It’s dark and early in Urubamba, as we gather ourselves to check out, have breakfast, and head to the train station for the ride to Machu Picchu.
We’re at lower altitudes than when we arrived in Cuzco, but with Machu Picchu at 6-8000 ft, the sun is still strong, so the morning preparations include sunscreen (in case it turns sunny) and mosquito repellent.
A combination which will, by the way, strip the color right off the ubiquitous water bottle by the sink (for drinking and tooth brushing, etc). Which becomes noticeable immediately if one then touches their face leaving a pronounced bright blue smear.
Sigh. Scrub. Start over.
And then, just in case the day isn’t interesting enough, lock oneself out of the room while placing the luggage outside.
Yeah, good start.
Breakfast is basic, but I’m not a breakfast person anyway. Anyway, we are all so excited for what the day will hold!

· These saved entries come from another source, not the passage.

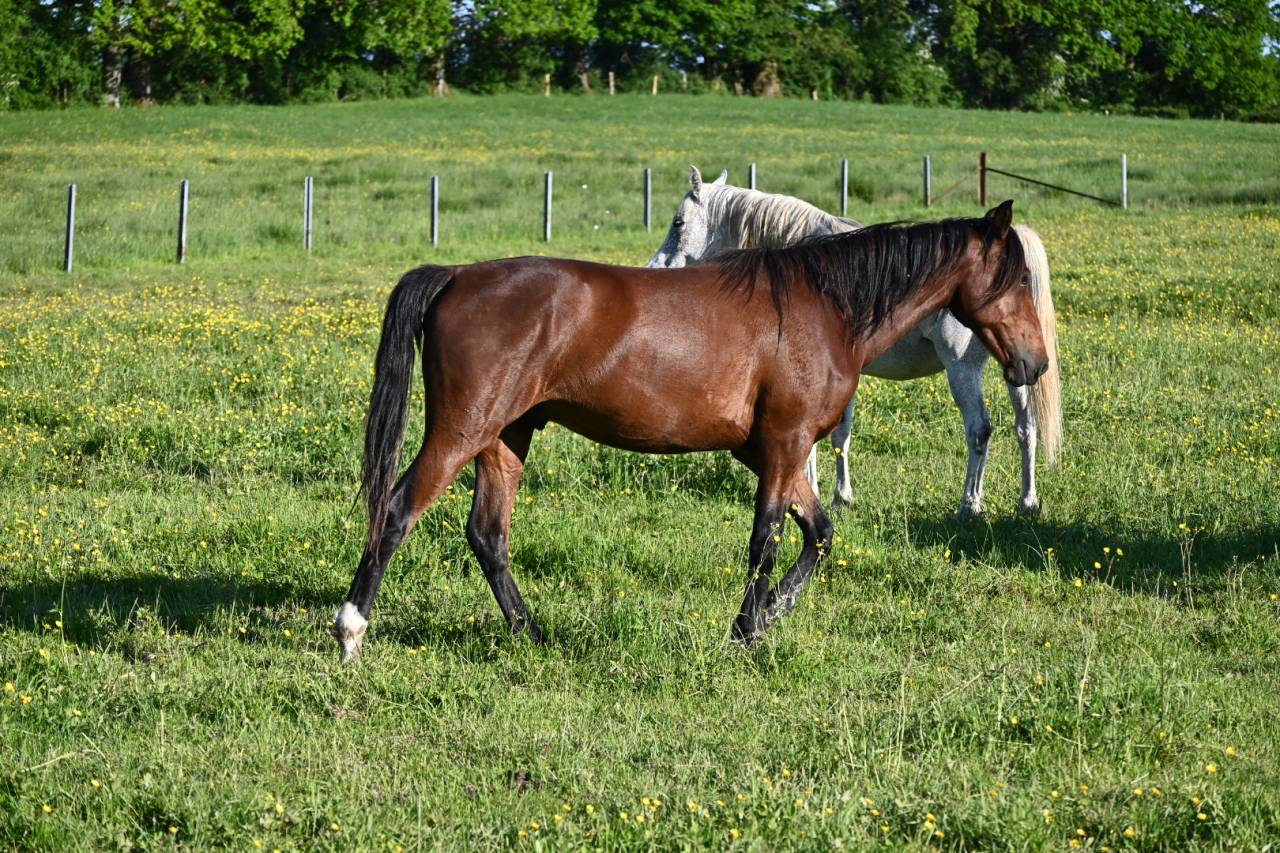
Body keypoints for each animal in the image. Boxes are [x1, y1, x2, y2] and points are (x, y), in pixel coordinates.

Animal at [331, 201, 1049, 661]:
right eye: (1016, 277)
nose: (1035, 363)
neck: (824, 308)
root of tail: (457, 275)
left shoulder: (779, 453)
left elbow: (818, 535)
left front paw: (768, 615)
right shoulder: (785, 445)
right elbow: (766, 543)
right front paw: (745, 630)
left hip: (506, 437)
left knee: (488, 535)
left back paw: (531, 635)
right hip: (462, 430)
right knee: (395, 511)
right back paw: (351, 629)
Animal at [648, 167, 1061, 518]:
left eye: (678, 222)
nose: (654, 267)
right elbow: (841, 435)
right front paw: (840, 496)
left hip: (963, 369)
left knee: (979, 430)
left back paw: (970, 504)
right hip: (1016, 370)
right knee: (1026, 428)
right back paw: (1028, 501)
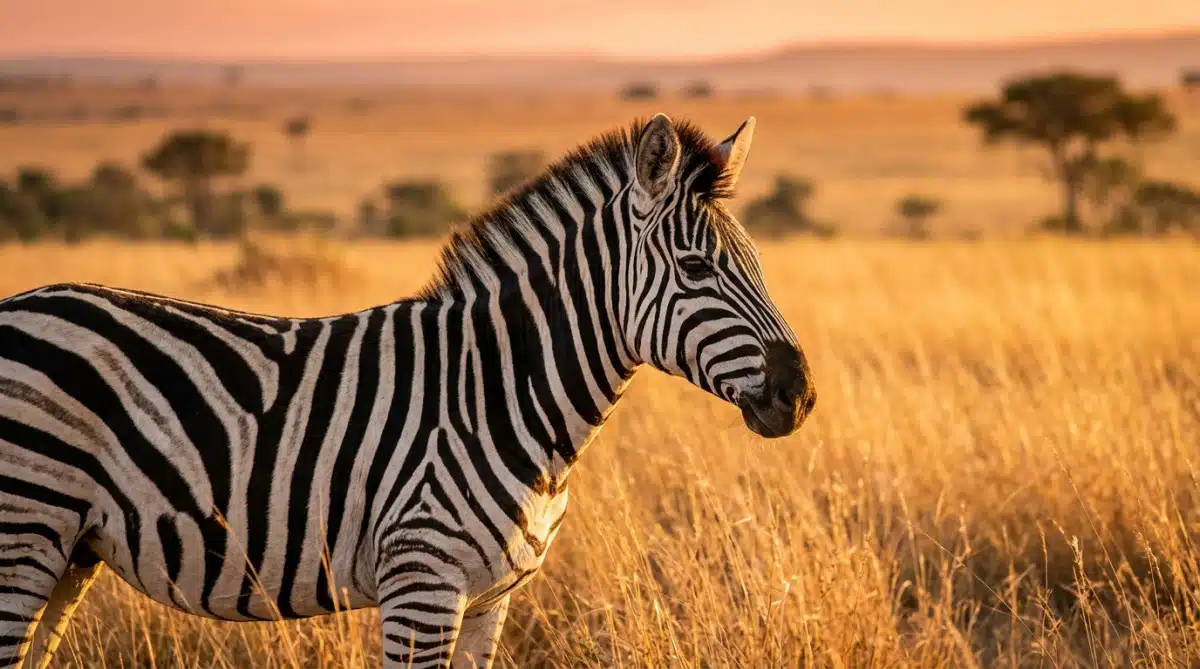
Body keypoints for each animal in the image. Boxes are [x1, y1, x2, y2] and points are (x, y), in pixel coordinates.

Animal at [0, 112, 816, 668]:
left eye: (758, 261)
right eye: (696, 269)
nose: (800, 395)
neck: (498, 391)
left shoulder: (490, 600)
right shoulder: (421, 582)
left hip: (73, 548)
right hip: (25, 527)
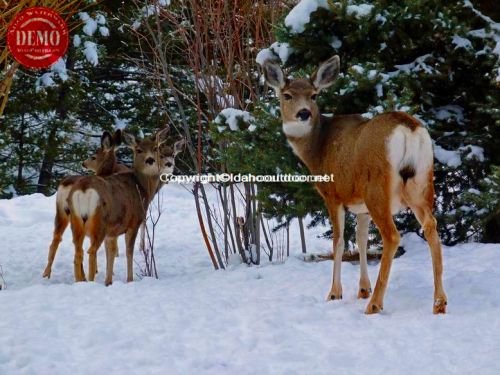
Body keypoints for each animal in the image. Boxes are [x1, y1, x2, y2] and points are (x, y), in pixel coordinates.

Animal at [42, 131, 128, 280]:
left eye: (93, 156)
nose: (83, 163)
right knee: (86, 249)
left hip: (63, 213)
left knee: (58, 240)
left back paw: (47, 274)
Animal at [264, 55, 448, 314]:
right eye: (287, 95)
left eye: (314, 95)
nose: (303, 113)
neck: (318, 149)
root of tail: (409, 129)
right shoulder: (360, 206)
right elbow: (361, 240)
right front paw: (362, 289)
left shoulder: (333, 195)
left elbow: (339, 242)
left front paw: (335, 293)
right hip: (422, 181)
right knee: (431, 226)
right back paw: (439, 302)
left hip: (377, 188)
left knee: (392, 236)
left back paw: (375, 304)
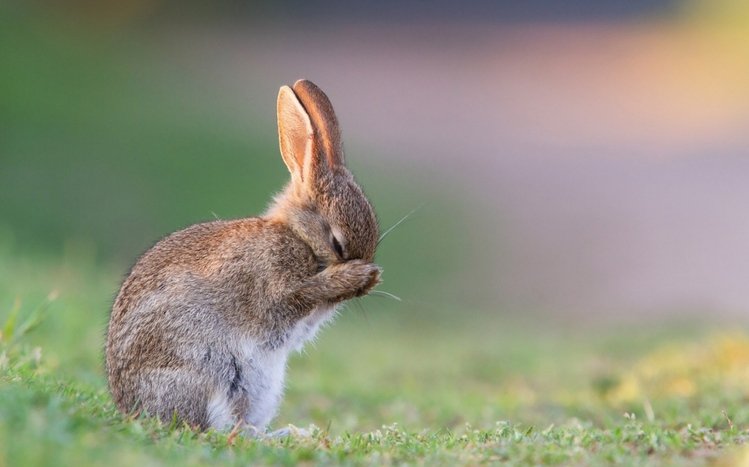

Urubamba is just 15 minutes from the train. The Machu Picchu Express takes us 1.5 hours to the town just below the site, and then buses take us up a series of switchbacks by which we ascend the next 2000 feet up to the base of Machu Picchu. Cloud cover threatens to obliterate views, and in fact our first glimpses of the surrounding mountains are sometimes lost behind the clouds.
We see it, as we’ve seen it in pictures , but the actual scale of it is impossible to describe.
We are taken on a tour of the major areas of the site – as the weather turns first to rain then sun – and then some of us opt to hike up higher to get another view…
Thank goodness the Spanish explorers and colonists didn’t find this place, or they’d have built over it or used it as a quarry for building elsewhere, as they did with other sites.
After an amazing morning exploring the site – the size and the precision of the building both amazing, and my pictures can’t convey it – we descend back into town for lunch (I try a bite of the alpaca steak someone orders, just for the experience – not bad), the return train to Urabamba, and the transfer to our buses to get to our hotel in Cusco, over 2 hours away.
I expect but fail to sleep en route. It is dark by the time we arrive.
When we get there, we are at our discretion for dinner. Some go into town for nightlife or to see the plaza. A handful of us go to a local restaurant nearby. Pat, Ron and I have dinner together. At a nearby table Christie (who arrives well before us or we’d have her join us) orders the baked cuye (guinea pig, a local delicacy). It is presented, positioned on its hind legs, whole, teeth staring her down, with a carved tomato on its head like a helmet.
I suspect we enjoy our dinner more than she does, but she has an unforgettable experience and the picture to prove it!
Back at the hotel for the night, I have multiple tours for tomorrow, so I try to get some sleep (mostly succeeding until the restaurant downstairs opens in the small hours of morning and the staff elevator beside my room comes into heavy use… combined with the banging on a door of another guest on another tour, who has apparently overslept their planned departure.)